Tasks for this exercise |
- A) In the road connectivity excerpt, what links-to-nodes score is the minimum needed for a walkable community?
- B) Reproduce the passage of the road connectivity excerpt starting at "These indices are" and ending at "reduce traffic accidents.".

A Connectivity Index can be used to quantify how well a roadway network connects destinations. Indices can be measured separately for motorized and nonmotorized travel, taking into account nonmotorized shortcuts, such as paths that connect cul-de-sacs, and barriers such highways and roads that lack sidewalks. Several different methods can be used.

 

  • The number of roadway links divided by the number of roadway nodes (Ewing, 1996). Links are the segments between intersections, node the intersections themselves. Cul-de-sac heads count the same as any other link end point. A higher index means that travelers have increased route choice, allowing more direct connections for access between any two locations. According to this index, a simple box is scored a 1.0. A four-square grid scores a 1.33 while a nine-square scores a 1.5. Deadend and cul-de-sac streets reduce the index value. This sort of connectivity is particularly important for nonmotorized accessibility. A score of 1.4 is the minimum needed for a walkable community.

 

  • The ratio of intersections divided by intersections and dead-ends, expressed on scale from zero to 1.0 (USEPA 2002). An index over 0.75 is desirable.

 

  • The number of surface street intersections within a given area, such as a square mile. The more intersections, the greater the degree of connectivity.

 

  • An Accessibility Index is calculated as actual travel distances divided by direct travel distances (Actual Walking Distance / Direct Distance). If streets are connected, relatively small, and have good sidewalks, people can travel nearly directly to destinations, resulting in a low index. If the street network has many unconnected deadends and blocks are large, people much travel farther to reach destinations, resulting in a higher index. An index of 1.0 is the best possible rating, indicating that pedestrians can walk directly to a destination. An average value of 1.5 is considered acceptable.

 

  • The Walking Permeability Distance Index (WPDI) is an accessibility index specific to walking trips (Allan 2001; Soltani and Allan 2005). It aggregates walkability factors such as street connectivity, street width, and sidewalk quality.

 

 

These indices are affected by how each area is defined, such as whether parklands and industrial areas are included in analysis. It is therefore important to use professional judgment in addition to quantitative measurements when evaluating connectivity.

 

 

Traffic calming sometimes involve changing traffic flow patterns, particularly converting one-way into two-way streets. Analysis by Gilderbloom and Riggs (2015) in several U.S. cities indicates that such conversions:

·         Reduce traffic speeds.

·         Increase walking and cycling activity.

·         Significantly reduce traffic accidents.

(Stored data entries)
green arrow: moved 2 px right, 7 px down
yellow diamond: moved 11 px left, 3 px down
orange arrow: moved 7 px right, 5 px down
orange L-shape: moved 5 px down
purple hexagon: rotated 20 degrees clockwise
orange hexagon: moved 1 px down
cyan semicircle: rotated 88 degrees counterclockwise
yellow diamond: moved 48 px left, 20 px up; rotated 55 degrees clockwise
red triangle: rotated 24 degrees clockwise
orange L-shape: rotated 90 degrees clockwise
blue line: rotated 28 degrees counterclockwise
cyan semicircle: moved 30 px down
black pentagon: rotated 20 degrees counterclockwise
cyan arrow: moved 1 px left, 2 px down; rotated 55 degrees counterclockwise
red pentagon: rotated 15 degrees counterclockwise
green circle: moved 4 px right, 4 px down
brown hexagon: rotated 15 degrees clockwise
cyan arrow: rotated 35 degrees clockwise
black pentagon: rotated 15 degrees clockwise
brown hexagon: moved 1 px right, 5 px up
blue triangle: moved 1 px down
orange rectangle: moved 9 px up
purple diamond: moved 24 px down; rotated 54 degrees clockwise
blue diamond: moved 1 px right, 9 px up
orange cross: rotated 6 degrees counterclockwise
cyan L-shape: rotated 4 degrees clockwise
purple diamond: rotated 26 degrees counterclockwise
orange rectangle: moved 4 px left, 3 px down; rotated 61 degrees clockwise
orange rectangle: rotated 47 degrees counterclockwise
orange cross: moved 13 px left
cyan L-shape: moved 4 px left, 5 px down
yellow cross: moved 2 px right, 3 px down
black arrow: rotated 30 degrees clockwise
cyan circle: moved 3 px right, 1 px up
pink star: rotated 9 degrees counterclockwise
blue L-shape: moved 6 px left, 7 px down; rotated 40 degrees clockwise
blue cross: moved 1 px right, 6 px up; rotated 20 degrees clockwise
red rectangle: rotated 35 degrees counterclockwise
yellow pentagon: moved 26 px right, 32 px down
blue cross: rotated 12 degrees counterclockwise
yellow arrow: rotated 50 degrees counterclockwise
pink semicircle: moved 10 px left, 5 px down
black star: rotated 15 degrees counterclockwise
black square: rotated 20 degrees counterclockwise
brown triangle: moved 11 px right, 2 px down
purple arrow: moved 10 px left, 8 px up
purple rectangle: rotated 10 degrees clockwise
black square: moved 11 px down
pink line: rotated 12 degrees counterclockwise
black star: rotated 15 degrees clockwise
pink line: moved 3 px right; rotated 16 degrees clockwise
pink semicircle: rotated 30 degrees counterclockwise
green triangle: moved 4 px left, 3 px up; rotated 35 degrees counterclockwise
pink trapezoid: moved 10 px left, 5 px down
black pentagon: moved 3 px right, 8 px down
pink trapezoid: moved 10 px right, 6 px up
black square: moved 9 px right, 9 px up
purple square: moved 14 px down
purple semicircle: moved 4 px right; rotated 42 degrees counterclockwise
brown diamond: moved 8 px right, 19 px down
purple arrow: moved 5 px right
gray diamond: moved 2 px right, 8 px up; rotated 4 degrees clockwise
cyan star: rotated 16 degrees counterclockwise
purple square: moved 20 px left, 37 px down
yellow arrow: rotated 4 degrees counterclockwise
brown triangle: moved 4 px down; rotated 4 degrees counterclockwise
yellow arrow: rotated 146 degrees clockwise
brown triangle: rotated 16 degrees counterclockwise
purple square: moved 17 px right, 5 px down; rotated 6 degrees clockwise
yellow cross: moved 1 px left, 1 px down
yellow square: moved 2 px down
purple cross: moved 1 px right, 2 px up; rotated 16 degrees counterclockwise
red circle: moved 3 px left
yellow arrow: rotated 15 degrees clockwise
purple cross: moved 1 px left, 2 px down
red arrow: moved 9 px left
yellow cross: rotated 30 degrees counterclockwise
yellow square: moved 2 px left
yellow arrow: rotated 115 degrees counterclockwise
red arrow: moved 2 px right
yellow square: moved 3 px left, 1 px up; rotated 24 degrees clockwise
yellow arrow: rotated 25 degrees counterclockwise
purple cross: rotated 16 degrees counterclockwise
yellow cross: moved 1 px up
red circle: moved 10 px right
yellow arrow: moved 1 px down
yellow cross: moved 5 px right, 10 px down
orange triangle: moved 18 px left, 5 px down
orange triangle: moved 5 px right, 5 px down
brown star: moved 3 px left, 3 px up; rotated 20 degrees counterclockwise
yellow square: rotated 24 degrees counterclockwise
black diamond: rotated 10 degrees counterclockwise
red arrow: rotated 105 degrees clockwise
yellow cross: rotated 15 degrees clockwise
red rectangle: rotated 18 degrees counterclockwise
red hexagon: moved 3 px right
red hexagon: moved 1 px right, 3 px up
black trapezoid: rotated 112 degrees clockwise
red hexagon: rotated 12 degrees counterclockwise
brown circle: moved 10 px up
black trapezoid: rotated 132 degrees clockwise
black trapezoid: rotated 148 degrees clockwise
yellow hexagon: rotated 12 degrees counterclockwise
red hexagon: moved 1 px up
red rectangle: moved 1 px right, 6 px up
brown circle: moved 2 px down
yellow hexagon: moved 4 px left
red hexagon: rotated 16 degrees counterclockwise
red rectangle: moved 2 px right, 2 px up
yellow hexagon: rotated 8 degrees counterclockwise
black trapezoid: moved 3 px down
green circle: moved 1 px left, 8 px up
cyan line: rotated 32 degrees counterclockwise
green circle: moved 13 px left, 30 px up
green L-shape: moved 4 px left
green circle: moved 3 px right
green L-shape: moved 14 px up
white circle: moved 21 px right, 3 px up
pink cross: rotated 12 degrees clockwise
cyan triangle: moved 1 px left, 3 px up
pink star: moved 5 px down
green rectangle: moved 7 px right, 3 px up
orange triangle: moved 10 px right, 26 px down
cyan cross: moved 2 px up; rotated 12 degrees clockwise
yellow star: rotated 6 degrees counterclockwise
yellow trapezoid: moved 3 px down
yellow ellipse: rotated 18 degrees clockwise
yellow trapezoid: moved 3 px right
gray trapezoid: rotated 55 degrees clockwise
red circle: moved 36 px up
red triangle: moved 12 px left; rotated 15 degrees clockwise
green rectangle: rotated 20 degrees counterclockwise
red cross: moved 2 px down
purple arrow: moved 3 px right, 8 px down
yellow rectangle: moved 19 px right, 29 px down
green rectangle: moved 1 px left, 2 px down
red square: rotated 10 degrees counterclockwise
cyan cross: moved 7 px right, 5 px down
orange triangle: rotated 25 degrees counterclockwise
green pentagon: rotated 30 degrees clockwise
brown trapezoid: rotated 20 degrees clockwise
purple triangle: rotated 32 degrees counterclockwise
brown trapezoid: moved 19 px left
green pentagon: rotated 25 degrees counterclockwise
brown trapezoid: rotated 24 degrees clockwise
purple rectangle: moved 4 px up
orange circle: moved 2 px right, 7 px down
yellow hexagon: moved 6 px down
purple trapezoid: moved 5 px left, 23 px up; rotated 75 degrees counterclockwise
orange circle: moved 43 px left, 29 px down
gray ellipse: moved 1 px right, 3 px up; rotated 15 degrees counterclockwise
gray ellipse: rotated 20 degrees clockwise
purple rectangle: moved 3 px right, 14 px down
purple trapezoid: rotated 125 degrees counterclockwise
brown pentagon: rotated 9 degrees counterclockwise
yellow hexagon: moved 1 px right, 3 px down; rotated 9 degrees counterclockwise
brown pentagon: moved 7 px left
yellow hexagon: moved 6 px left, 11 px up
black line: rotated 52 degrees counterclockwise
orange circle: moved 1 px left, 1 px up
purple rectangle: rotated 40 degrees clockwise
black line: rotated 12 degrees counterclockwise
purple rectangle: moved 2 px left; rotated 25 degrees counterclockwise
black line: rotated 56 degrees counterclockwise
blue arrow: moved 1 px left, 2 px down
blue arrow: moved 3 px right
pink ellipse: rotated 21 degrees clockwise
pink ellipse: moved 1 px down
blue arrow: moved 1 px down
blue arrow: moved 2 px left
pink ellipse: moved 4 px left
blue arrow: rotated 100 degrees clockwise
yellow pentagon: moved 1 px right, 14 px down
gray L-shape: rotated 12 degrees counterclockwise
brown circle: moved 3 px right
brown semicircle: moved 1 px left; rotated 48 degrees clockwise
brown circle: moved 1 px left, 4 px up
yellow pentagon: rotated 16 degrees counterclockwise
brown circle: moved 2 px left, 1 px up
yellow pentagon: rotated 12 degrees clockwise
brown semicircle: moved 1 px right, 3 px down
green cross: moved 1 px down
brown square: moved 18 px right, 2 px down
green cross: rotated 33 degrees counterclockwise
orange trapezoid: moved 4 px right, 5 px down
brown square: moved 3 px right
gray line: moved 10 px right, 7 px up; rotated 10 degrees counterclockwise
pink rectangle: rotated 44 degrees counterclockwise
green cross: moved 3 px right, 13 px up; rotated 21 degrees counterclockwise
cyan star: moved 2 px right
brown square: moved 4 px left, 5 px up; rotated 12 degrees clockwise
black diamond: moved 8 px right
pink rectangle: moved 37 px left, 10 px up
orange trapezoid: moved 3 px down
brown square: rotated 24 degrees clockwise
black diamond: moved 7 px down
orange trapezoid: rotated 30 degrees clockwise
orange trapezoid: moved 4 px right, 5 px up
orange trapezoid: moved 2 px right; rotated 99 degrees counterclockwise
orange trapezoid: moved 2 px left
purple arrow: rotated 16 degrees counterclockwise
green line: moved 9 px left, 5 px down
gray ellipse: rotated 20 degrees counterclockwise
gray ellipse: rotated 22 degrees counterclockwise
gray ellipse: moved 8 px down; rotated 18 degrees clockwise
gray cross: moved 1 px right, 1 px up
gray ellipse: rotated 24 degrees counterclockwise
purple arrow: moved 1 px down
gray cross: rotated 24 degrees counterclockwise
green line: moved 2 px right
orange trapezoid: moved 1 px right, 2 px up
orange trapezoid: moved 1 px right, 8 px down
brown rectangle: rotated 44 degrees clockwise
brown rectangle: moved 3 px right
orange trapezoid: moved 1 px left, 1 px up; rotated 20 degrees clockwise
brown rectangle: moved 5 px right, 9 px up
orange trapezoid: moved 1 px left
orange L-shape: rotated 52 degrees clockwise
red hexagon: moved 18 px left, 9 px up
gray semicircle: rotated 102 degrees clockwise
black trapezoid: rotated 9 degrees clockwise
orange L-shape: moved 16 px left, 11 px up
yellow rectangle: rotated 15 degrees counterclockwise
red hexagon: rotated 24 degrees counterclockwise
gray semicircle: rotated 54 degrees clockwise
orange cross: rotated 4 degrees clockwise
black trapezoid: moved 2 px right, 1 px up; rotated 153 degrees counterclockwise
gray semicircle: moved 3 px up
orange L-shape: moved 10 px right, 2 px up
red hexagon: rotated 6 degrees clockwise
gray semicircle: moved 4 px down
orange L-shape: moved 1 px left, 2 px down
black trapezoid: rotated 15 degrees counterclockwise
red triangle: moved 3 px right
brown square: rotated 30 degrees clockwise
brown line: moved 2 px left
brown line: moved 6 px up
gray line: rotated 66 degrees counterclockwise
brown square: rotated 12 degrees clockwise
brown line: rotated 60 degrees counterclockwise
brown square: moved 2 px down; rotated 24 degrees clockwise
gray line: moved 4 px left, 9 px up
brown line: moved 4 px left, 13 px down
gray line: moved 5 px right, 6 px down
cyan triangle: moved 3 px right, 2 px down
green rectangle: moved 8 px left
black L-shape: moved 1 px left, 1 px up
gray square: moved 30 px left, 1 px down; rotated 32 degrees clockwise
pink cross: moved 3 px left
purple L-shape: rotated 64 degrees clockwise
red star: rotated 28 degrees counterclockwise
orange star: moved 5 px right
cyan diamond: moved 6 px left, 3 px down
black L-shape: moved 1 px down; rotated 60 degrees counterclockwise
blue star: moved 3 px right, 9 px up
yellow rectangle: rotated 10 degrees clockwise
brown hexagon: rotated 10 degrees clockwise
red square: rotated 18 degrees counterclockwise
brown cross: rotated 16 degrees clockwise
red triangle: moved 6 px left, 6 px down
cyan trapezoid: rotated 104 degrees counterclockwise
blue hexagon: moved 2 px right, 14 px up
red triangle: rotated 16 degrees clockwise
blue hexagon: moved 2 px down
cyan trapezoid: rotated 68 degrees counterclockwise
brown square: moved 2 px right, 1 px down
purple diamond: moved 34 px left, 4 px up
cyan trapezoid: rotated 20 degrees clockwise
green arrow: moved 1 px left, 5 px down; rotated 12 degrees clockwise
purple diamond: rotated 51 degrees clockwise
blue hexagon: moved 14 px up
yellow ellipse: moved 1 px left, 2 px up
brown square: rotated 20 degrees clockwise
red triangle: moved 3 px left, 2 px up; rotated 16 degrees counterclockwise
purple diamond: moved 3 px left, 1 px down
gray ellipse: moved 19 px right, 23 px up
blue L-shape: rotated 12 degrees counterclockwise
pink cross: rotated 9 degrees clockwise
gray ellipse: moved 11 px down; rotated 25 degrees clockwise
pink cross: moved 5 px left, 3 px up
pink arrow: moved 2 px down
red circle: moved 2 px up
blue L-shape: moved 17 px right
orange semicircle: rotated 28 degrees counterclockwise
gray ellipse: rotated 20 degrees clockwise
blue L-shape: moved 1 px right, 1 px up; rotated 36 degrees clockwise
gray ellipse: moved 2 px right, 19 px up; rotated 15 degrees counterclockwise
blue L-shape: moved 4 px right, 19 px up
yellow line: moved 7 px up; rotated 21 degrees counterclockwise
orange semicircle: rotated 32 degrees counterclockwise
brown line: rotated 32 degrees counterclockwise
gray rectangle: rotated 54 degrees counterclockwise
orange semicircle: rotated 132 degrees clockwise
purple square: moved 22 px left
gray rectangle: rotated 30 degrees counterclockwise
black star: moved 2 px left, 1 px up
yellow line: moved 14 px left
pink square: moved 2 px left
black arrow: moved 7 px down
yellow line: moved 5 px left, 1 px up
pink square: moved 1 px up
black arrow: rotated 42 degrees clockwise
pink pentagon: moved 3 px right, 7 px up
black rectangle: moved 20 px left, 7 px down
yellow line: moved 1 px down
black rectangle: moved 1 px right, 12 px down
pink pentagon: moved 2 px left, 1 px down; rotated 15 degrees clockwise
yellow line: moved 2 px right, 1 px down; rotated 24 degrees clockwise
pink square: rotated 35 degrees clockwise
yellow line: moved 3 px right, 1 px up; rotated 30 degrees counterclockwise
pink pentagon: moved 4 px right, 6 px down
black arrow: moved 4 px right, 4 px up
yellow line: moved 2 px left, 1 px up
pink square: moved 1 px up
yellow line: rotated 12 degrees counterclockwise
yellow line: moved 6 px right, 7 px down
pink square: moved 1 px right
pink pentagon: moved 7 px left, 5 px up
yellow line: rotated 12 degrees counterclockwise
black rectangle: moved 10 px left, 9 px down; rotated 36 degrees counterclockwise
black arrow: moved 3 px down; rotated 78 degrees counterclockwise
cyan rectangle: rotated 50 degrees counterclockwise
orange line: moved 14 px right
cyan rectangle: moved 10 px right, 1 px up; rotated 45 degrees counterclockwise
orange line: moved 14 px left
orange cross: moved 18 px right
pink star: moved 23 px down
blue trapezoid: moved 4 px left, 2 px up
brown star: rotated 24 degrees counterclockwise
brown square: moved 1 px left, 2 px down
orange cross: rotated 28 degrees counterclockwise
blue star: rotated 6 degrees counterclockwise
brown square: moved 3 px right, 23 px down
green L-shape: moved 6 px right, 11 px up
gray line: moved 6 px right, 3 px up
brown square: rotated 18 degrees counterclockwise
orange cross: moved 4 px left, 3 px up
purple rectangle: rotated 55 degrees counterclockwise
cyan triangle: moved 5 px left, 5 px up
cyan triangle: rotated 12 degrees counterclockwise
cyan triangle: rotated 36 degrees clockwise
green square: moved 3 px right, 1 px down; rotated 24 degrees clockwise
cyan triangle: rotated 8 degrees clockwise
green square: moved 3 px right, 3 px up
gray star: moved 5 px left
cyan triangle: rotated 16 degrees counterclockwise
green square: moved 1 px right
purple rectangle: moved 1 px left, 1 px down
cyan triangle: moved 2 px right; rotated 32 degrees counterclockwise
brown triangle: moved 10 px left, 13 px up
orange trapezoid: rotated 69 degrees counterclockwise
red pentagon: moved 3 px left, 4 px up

Set of answers |
- A) A score of 1.4.

- B)
These indices are affected by how each area is defined, such as whether parklands and industrial areas are included in analysis. It is therefore important to use professional judgment in addition to quantitative measurements when evaluating connectivity.

 

 

Traffic calming sometimes involve changing traffic flow patterns, particularly converting one-way into two-way streets. Analysis by Gilderbloom and Riggs (2015) in several U.S. cities indicates that such conversions:

·         Reduce traffic speeds.

·         Increase walking and cycling activity.

·         Significantly reduce traffic accidents.